用 None 替换 DataFrame 中的值
Replacing values in DataFrame with None
使用 None
值创建 Pandas DataFrame 时,它们将转换为 NaN
:
> df = pd.DataFrame({'a': [0, None, 2]})
> df
a
0 0.0
1 NaN
2 2.0
如果我按索引将值设置为 None
,结果相同:
> df = pd.DataFrame({'a': [0, 1, 2]})
> df["a"].iloc[1] = None
> df
a
0 0.0
1 NaN
2 2.0
但是,如果我进行替换,奇怪的事情就会开始发生:
> df = pd.DataFrame({'a': [0, 1, 2, 3]})
> df["a"].replace(1, "foo")
a
0 0
1 'foo'
2 2
3 3
> df["a"].replace(2, None)
a
0 0
1 1
2 1
3 3
这是怎么回事?
根据文档字符串
When ``value=None`` and `to_replace` is a scalar, list or
tuple, `replace` uses the method parameter (default 'pad') to do the
replacement. So this is why the 'a' values are being replaced by 10
in rows 1 and 2 and 'b' in row 4 in this case.
The command ``s.replace('a', None)`` is actually equivalent to
``s.replace(to_replace='a', value=None, method='pad')``
如果你想实际替换为None
,传递一个字典:
>>> s = pd.Series([10, 'a', 'a', 'b', 'a'])
When one uses a dict as the `to_replace` value, it is like the
value(s) in the dict are equal to the `value` parameter.
``s.replace({'a': None})`` is equivalent to
``s.replace(to_replace={'a': None}, value=None, method=None)``:
>>> s.replace({'a': None})
0 10
1 None
2 None
3 b
4 None
dtype: object
s = pd.Series([10, 'a', 'a', 'b', 'a'])
s.replace({'a': None})
0 10
1 None
2 None
3 b
4 None
dtype: object
s.replace({'a': None}) is equivalent to s.replace(to_replace={'a': None}, value=None, method=None):
当 value=None 且 to_replace 为标量、列表或元组时,replace 使用方法参数(默认为“pad”)进行替换。
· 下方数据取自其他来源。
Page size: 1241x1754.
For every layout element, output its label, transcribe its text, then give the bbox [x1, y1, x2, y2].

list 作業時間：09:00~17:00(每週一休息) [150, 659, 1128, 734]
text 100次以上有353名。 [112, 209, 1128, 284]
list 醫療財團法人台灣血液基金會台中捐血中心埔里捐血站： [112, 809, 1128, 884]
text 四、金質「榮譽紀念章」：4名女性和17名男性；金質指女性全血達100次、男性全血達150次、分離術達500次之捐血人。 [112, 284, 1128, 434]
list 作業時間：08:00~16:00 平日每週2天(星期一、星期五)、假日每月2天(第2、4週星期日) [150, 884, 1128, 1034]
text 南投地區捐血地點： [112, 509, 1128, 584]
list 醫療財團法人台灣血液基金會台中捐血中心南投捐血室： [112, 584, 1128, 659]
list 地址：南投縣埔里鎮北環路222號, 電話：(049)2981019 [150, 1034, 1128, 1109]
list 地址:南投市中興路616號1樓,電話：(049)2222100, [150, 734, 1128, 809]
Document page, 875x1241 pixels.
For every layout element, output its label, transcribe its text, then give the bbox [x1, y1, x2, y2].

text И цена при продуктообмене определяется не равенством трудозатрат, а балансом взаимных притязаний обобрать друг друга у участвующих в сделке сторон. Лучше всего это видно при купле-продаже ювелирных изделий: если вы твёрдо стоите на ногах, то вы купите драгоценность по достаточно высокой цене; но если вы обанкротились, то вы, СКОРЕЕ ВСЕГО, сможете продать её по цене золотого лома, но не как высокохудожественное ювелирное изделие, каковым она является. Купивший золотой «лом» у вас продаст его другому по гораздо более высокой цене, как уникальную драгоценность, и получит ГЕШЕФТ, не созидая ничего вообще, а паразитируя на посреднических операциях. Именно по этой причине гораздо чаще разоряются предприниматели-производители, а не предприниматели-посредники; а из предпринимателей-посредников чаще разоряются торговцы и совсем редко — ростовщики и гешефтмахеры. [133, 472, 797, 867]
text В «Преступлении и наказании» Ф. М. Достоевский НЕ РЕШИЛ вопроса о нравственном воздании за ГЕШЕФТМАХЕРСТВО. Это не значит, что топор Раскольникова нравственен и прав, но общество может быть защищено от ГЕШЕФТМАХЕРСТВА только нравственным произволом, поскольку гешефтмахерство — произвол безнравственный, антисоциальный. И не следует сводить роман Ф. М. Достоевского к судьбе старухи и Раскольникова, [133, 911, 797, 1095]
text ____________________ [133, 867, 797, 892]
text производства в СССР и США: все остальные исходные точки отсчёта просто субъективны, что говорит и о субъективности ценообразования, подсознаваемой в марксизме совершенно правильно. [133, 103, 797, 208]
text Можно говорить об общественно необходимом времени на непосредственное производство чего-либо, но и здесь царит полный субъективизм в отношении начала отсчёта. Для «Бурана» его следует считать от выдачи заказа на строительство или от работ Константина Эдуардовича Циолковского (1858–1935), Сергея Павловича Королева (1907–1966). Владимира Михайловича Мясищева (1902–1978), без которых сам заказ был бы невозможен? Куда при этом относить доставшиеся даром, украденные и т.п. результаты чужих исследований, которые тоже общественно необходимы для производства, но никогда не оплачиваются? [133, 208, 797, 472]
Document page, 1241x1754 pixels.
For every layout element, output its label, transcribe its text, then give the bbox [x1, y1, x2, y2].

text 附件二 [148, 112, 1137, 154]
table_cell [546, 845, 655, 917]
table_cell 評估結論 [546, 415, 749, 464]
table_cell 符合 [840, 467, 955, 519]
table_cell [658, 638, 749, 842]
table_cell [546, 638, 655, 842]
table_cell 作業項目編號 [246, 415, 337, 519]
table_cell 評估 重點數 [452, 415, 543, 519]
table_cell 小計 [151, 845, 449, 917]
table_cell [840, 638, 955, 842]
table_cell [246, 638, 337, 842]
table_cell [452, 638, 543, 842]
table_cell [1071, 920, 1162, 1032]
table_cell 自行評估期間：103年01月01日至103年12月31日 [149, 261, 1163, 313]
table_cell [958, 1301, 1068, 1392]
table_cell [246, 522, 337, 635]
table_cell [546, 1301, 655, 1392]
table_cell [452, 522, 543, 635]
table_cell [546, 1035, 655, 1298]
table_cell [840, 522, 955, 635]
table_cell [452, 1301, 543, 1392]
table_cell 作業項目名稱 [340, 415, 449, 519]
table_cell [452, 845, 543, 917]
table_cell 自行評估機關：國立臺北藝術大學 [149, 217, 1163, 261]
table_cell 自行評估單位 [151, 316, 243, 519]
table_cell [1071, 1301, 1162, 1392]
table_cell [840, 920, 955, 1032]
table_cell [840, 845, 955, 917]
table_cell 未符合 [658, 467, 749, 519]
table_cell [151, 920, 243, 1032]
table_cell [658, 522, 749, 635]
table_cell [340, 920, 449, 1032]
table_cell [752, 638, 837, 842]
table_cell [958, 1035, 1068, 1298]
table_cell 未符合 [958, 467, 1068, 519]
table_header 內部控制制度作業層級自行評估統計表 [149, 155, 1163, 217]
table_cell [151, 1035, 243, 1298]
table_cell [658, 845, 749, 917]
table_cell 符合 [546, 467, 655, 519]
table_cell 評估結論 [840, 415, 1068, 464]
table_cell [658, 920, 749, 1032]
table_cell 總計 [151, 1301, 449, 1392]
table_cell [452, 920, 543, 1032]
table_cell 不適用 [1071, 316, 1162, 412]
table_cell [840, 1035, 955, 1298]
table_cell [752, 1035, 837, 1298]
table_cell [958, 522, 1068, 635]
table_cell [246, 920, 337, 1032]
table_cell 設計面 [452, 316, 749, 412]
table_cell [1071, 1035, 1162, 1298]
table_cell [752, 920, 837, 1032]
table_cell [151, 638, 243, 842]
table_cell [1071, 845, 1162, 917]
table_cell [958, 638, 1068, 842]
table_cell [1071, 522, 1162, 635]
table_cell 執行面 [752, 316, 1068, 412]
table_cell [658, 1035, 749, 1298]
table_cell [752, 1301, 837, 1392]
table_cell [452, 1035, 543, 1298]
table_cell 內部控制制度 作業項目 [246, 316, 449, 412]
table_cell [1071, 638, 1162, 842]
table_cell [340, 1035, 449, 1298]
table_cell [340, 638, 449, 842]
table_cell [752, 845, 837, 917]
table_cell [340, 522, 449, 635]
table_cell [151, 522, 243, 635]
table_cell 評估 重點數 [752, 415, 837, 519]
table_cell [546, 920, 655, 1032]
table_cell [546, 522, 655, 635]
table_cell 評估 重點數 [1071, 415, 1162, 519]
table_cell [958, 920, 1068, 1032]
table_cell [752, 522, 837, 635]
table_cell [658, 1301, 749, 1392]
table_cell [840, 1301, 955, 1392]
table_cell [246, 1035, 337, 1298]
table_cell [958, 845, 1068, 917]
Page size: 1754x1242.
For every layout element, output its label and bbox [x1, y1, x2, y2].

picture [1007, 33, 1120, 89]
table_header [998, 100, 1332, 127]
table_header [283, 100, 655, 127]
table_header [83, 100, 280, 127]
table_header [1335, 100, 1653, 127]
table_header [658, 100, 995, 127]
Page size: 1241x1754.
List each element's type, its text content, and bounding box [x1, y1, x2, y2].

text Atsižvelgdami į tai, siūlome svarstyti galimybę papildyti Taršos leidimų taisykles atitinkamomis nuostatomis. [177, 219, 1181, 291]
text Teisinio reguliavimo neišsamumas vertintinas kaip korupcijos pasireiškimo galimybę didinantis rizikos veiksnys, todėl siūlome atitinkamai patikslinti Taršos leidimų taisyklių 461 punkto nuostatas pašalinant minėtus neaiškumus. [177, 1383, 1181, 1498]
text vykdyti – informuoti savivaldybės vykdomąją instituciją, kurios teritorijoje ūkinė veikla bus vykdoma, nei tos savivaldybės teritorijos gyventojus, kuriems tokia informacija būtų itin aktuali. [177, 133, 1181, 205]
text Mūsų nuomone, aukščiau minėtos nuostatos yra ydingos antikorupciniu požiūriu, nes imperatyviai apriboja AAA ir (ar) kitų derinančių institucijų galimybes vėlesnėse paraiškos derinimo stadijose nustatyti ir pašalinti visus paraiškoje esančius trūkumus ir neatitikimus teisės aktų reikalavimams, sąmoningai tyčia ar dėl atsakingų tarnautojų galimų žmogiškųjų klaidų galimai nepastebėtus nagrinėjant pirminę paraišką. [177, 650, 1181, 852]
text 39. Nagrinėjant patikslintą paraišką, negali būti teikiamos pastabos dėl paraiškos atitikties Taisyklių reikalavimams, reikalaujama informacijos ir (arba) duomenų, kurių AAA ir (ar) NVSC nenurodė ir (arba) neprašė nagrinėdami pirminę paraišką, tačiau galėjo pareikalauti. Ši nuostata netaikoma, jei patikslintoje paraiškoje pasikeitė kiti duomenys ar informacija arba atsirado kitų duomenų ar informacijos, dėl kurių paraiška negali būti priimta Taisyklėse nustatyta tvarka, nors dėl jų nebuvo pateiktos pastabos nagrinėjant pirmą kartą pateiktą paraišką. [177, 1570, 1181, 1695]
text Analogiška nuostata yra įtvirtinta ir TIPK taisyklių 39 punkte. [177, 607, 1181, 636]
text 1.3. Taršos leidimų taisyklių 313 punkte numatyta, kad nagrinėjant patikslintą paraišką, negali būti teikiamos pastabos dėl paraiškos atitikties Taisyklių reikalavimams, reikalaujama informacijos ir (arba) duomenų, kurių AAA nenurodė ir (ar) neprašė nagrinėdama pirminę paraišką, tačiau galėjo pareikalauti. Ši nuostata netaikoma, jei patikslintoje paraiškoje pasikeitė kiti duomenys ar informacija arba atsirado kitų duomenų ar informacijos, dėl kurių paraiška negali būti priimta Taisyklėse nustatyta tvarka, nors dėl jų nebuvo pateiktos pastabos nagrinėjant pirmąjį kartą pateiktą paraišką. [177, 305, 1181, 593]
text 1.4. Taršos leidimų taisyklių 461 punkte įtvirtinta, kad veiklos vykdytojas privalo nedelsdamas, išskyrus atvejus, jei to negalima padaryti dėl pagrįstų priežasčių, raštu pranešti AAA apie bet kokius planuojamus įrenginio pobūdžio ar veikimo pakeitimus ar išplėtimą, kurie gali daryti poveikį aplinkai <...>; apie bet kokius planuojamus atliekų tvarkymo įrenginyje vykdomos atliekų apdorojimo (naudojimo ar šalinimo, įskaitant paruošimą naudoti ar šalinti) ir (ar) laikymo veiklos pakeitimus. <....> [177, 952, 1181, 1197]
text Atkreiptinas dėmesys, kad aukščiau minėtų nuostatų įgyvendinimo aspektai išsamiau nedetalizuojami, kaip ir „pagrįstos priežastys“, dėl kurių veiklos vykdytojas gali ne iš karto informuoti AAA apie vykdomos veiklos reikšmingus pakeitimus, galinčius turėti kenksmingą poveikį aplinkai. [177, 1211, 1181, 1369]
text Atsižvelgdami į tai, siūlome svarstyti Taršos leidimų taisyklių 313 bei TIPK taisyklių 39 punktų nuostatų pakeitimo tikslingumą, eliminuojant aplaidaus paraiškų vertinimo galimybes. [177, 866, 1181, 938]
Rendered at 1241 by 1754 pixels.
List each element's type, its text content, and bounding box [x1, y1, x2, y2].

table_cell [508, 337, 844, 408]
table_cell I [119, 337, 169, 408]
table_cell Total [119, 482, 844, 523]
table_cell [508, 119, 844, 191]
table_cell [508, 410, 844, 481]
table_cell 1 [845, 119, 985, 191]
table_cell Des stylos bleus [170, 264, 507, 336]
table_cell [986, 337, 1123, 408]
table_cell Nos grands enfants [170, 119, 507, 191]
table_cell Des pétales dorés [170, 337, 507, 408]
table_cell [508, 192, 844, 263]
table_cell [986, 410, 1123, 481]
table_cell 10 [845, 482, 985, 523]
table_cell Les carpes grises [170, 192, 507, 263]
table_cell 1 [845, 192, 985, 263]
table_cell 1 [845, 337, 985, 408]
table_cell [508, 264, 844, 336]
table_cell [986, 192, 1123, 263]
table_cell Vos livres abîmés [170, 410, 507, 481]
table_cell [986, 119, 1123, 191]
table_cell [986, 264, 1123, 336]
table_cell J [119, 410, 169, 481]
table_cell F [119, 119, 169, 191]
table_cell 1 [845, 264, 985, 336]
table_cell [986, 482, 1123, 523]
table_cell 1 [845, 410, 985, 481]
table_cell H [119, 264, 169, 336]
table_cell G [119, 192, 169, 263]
所以这就是为什么在这种情况下,第 1 行和第 2 行中的“a”值被替换为 10,第 4 行中的“b”被替换。命令 s.replace('a', None) 实际上等同于 s.replace(to_replace='a', value=None,方法='pad'):
s.replace('a', None)
0 10
1 10
2 10
3 b
4 b
dtype: object
使用 None
值创建 Pandas DataFrame 时,它们将转换为 NaN
:
> df = pd.DataFrame({'a': [0, None, 2]})
> df
a
0 0.0
1 NaN
2 2.0
如果我按索引将值设置为 None
,结果相同:
> df = pd.DataFrame({'a': [0, 1, 2]})
> df["a"].iloc[1] = None
> df
a
0 0.0
1 NaN
2 2.0
但是,如果我进行替换,奇怪的事情就会开始发生:
> df = pd.DataFrame({'a': [0, 1, 2, 3]})
> df["a"].replace(1, "foo")
a
0 0
1 'foo'
2 2
3 3
> df["a"].replace(2, None)
a
0 0
1 1
2 1
3 3
这是怎么回事?
根据文档字符串
When ``value=None`` and `to_replace` is a scalar, list or
tuple, `replace` uses the method parameter (default 'pad') to do the
replacement. So this is why the 'a' values are being replaced by 10
in rows 1 and 2 and 'b' in row 4 in this case.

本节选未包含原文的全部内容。